Suenh, Liberia
Morris Sirleaf and his wife, Fatima, did everything together, “like twins,” he says. “She would wait to eat until I was home,” he remembers. Only a disaster could separate the two, and it did: Fatima fell ill with Ebola.
Morris quickly arranged for Fatima to be driven to a community care center. The car was stopped at the county line: Patients with Ebola symptoms must be in an ambulance to cross the county line, officials said. The ambulance took hours to come. Fatima died waiting.

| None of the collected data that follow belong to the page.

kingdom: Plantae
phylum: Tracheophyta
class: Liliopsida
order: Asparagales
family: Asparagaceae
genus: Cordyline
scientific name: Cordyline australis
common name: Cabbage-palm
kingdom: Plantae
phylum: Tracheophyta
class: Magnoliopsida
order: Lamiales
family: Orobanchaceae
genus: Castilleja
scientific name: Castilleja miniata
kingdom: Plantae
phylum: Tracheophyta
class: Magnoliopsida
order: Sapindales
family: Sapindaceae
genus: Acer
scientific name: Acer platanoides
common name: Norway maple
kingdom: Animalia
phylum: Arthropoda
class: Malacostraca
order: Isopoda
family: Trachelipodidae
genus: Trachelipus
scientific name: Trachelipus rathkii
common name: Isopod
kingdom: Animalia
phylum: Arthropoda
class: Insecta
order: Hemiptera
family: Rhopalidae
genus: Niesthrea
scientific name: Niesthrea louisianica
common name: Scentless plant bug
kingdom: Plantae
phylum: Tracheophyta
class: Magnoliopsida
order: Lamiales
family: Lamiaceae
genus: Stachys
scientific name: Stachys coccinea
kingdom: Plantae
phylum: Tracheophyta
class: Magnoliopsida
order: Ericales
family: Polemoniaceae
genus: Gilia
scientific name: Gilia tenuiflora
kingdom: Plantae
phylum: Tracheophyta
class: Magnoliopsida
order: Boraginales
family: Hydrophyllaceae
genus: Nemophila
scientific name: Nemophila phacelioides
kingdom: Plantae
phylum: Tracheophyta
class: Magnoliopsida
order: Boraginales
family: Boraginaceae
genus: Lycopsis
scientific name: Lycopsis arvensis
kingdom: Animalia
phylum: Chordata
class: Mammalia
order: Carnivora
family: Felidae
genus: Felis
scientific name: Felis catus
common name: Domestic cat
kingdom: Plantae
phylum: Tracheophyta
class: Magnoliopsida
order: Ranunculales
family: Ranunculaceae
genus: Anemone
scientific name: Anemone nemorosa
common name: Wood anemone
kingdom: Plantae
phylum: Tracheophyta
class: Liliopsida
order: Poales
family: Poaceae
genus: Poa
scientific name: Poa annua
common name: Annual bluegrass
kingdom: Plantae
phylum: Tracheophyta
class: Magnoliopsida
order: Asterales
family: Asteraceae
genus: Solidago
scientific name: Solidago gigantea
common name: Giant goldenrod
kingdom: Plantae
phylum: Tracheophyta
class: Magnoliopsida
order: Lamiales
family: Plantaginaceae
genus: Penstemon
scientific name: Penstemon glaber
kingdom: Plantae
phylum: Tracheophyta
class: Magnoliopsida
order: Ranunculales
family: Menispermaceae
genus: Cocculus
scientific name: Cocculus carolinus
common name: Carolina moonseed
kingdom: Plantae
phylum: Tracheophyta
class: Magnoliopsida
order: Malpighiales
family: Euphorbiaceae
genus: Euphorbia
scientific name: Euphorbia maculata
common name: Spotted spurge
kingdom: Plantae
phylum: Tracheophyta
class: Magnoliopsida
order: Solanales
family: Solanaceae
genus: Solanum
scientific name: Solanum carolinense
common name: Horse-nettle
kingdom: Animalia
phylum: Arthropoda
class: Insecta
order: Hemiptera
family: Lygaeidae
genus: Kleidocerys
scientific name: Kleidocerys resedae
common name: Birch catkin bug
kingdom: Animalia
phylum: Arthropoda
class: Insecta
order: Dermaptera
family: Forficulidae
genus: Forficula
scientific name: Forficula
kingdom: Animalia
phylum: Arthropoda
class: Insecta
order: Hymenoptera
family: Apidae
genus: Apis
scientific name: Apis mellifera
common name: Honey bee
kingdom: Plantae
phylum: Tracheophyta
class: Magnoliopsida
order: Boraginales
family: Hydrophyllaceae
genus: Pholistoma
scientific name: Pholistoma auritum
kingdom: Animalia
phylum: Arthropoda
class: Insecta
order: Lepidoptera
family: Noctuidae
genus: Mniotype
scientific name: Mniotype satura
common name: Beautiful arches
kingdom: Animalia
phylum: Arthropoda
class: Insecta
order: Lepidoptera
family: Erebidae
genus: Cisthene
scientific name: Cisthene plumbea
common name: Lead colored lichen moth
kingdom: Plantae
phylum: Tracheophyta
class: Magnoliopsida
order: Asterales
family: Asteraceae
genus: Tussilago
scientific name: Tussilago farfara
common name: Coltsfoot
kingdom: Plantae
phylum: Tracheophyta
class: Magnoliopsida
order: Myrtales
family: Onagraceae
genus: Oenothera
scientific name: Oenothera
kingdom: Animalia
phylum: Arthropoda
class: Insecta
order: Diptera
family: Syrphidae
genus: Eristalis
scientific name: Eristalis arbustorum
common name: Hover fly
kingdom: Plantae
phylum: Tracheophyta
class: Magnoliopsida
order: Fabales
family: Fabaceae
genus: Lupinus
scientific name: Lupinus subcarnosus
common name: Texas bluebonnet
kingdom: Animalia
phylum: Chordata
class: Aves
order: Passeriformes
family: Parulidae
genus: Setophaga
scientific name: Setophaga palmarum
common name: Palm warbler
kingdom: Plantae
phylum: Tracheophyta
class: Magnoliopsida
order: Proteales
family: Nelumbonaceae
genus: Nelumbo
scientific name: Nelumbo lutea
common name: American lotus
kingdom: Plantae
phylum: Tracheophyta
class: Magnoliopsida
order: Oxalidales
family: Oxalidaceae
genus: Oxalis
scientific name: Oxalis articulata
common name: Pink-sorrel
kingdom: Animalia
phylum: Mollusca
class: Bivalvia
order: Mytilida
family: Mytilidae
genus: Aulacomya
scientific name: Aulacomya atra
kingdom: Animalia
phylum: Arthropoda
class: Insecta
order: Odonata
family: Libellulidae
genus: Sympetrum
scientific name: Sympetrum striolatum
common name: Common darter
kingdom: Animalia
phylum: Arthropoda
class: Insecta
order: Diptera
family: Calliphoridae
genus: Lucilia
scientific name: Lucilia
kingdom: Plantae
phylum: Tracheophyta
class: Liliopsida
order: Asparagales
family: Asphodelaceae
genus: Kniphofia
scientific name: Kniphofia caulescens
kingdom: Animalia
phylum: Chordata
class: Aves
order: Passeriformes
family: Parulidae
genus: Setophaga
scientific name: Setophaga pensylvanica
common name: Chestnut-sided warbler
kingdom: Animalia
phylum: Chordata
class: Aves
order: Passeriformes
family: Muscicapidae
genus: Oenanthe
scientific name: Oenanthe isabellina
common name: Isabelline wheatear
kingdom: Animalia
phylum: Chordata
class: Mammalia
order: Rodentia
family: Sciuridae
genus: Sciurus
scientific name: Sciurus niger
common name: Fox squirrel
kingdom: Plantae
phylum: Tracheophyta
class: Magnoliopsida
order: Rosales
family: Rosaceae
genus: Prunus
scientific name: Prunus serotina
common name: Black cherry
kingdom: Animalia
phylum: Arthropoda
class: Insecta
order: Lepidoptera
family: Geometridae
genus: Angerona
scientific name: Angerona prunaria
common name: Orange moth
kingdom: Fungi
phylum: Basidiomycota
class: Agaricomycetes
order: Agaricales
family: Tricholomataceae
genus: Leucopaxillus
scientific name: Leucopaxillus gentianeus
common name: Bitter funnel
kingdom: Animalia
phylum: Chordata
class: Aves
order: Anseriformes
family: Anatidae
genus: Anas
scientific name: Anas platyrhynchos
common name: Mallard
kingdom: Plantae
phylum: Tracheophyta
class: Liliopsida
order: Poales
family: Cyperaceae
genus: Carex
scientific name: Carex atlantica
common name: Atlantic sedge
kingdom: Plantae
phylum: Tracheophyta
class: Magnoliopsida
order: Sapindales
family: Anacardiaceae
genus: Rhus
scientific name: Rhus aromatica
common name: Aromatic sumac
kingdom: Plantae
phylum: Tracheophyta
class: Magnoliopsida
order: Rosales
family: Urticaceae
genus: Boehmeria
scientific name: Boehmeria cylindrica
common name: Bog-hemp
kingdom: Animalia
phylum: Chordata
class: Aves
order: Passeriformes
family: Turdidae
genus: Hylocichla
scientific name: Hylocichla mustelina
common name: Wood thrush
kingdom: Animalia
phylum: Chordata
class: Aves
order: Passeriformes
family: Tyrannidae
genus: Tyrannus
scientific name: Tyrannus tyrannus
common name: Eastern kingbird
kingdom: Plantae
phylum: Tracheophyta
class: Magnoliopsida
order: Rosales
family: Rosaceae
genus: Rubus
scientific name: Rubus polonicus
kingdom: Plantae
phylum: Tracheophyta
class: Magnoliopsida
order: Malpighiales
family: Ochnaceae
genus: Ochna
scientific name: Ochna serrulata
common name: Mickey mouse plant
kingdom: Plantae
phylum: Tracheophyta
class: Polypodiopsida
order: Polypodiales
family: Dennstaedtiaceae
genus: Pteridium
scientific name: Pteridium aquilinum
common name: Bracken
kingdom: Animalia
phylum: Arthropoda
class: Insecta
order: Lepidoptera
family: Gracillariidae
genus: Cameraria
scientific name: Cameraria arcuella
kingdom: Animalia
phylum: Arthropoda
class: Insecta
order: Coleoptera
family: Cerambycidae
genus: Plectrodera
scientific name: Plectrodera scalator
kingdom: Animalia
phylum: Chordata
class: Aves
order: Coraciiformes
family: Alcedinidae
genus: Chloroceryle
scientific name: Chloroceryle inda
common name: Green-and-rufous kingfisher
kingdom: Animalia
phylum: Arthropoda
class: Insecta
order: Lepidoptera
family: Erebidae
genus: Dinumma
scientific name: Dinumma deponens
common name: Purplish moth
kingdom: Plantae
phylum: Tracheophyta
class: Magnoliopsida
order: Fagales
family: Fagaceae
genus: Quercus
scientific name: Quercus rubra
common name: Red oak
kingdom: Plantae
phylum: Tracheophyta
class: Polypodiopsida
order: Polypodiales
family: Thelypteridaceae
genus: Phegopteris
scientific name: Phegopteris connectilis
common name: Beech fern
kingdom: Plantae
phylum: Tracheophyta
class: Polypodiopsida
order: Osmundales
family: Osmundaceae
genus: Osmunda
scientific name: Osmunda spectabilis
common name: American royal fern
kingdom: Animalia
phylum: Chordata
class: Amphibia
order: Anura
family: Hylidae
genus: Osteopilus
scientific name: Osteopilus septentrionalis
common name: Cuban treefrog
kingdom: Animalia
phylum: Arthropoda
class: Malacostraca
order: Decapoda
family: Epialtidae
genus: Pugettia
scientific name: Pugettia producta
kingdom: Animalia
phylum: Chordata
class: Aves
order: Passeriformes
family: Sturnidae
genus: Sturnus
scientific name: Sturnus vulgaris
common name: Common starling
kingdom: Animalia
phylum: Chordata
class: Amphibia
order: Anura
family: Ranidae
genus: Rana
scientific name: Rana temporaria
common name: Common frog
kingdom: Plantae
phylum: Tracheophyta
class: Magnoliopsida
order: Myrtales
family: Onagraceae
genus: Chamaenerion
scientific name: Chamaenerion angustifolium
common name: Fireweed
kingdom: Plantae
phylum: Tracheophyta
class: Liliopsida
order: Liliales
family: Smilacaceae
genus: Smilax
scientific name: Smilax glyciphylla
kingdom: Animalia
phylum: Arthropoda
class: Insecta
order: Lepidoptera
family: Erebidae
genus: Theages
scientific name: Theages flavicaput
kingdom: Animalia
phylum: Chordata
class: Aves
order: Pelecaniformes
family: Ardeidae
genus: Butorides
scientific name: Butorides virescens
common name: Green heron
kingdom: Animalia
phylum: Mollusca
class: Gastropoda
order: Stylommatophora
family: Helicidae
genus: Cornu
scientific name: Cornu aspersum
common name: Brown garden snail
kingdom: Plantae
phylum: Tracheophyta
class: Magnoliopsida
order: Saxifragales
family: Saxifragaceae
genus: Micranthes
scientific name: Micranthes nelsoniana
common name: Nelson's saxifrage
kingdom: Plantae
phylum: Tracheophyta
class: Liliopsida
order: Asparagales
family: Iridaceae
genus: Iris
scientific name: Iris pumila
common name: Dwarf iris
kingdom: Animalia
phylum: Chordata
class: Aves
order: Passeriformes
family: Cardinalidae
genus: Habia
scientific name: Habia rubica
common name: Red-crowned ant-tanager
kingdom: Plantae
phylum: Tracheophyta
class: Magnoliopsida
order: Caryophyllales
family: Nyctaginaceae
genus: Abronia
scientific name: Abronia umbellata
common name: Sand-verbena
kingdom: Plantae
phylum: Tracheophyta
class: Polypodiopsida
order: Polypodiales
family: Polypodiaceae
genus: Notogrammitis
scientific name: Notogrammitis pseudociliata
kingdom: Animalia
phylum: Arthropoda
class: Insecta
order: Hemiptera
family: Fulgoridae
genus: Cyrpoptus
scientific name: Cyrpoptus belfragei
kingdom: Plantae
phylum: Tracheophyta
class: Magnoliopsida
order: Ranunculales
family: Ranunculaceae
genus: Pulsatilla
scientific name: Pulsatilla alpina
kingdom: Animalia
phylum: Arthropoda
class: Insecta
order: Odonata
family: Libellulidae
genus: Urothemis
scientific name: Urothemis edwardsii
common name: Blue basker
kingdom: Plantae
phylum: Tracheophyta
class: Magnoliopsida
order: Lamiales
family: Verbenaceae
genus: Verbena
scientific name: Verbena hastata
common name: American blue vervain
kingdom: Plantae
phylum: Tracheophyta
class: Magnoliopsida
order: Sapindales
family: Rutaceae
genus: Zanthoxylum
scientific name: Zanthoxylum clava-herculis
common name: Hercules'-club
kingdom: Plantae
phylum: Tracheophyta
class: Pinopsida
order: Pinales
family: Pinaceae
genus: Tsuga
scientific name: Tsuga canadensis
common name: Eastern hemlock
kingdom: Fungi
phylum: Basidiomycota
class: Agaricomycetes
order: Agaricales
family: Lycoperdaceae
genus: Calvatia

By the time Morris developed a fever and other signs of Ebola weeks later, things had changed: An Ebola treatment unit (ETU) had been built beside the county hospital. Morris was transferred from a county care center and was among the first patients to occupy one of the ETU’s beds; AmeriCares had fully stocked the ETU with medicine and safety supplies and the International Organization for Migration was managing the operations of the unit. With intravenous fluids, nursing support – and luck – Morris survived.
Duration:
Ebola had seized the village of Suehn where Morris and Fatima were raising five children. Out of the 290 residents, 11 had fallen ill. During his treatment, Morris saw his neighbors struggle and some die. He lay desperately ill with fever. “I dreamt that I was standing by a hole and three others were in the hole,” he says. In the dream, people came with sticks and threatened to beat him if he didn’t move away from the hole. When awake, friends called him on his cell phone and encouraged him to stay alive, to want to live. Doctors kept him hydrated and coached him to eat and stay strong. Gradually, his symptoms subsided.
After testing negative, Morris returned to Suehn, where his sister was caring for his children. Of the 11 residents sickened, only three had survived: Morris, his mother-in-law, Alice Kpataballah, and a neighbor Younger Davis, who had been one of the figures in his dream.
Though clear of the virus, Morris still suffers from joint pain, weakness and weak vision in his left eye that make it hard to work more than few hours a day farming his property. Social workers from the ETU visit him, and ETU doctors give him medicine for his remaining symptoms.
Morris now dedicates two days a week to work in his community and spread the message of how to prevent Ebola infection. “People must keep washing their hands and not wash dead bodies,” Morris says. A bucket of chlorinated water stands outside his home with a sticker showing diagrams of proper hand washing technique, helpful for his youngest children who do not read yet.
“Those who are in other places that send their money just for us to be well, I want to tell them thank you,” says Morris. “Because if it were not for their sake, it would not be easy for us in Liberia.”